Irish Finance Minister Michael Noonan said on Friday his country will repay 9 billion euros (11 billion U.S. dollars) of the bailout loans it owed to the International Monetary Fund (IMF) by the end of the year.
"On Monday Ireland will inform the IMF of its intention to repay the first tranche repayment of approximately 9 billion euros," Noonan said.
"To facilitate an orderly settlement, the repayment will occur on two separate dates in December 2014. This transaction alone will save 750 million euros over the lifetime of the IMF loans and further enhance the sustainability of our national debt," he said.
Ireland recently secured agreement from the European Union (EU) to pay the IMF before it repays aid from the EU bailout funds.
When it was cut off from the markets in 2010, Ireland borrowed from the IMF, the European Financial Stability Facility (EFSF) and the European Financial Stability Mechanism (EFSM) a total 67.5 billion euros.

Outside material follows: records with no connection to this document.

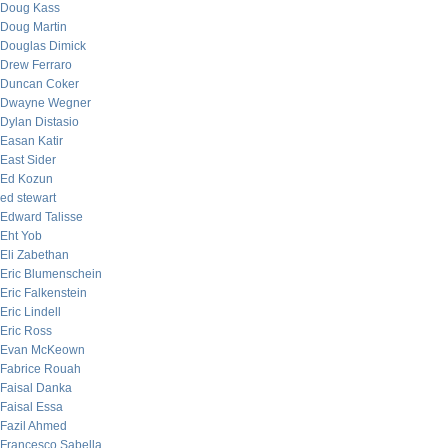
Doug Kass
Doug Martin
Douglas Dimick
Drew Ferraro
Duncan Coker
Dwayne Wegner
Dylan Distasio
Easan Katir
East Sider
Ed Kozun
ed stewart
Edward Talisse
Eht Yob
Eli Zabethan
Eric Blumenschein
Eric Falkenstein
Eric Lindell
Eric Ross
Evan McKeown
Fabrice Rouah
Faisal Danka
Faisal Essa
Fazil Ahmed
Francesco Sabella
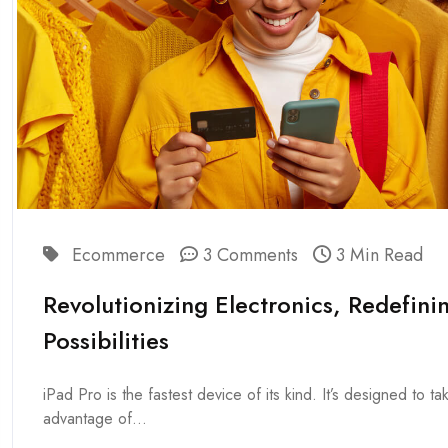
Ecommerce
3 Comments
3 Min Read
Revolutionizing Electronics, Redefini
Possibilities
iPad Pro is the fastest device of its kind. It’s designed to tak
advantage of...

The December repayment will discharge all scheduled IMF principal repayment obligations that were originally falling due from July 2015 to July 2018. Subsequent repayments, planned for 2015, will target later repayment dates up to January 2021.
The Irish minister said he expected interest savings in excess of 1.5 billion euros to be achieved from early repayment of approximately 18 billion euros to the IMF.
The actual interest savings will depend on the timing and market rate paid on bonds issued to refinance the IMF loans once completed, he said.
"By reducing the interest bill on the national debt we reduce the amount of tax revenues & borrowing that go towards financing the debt," Noonan said.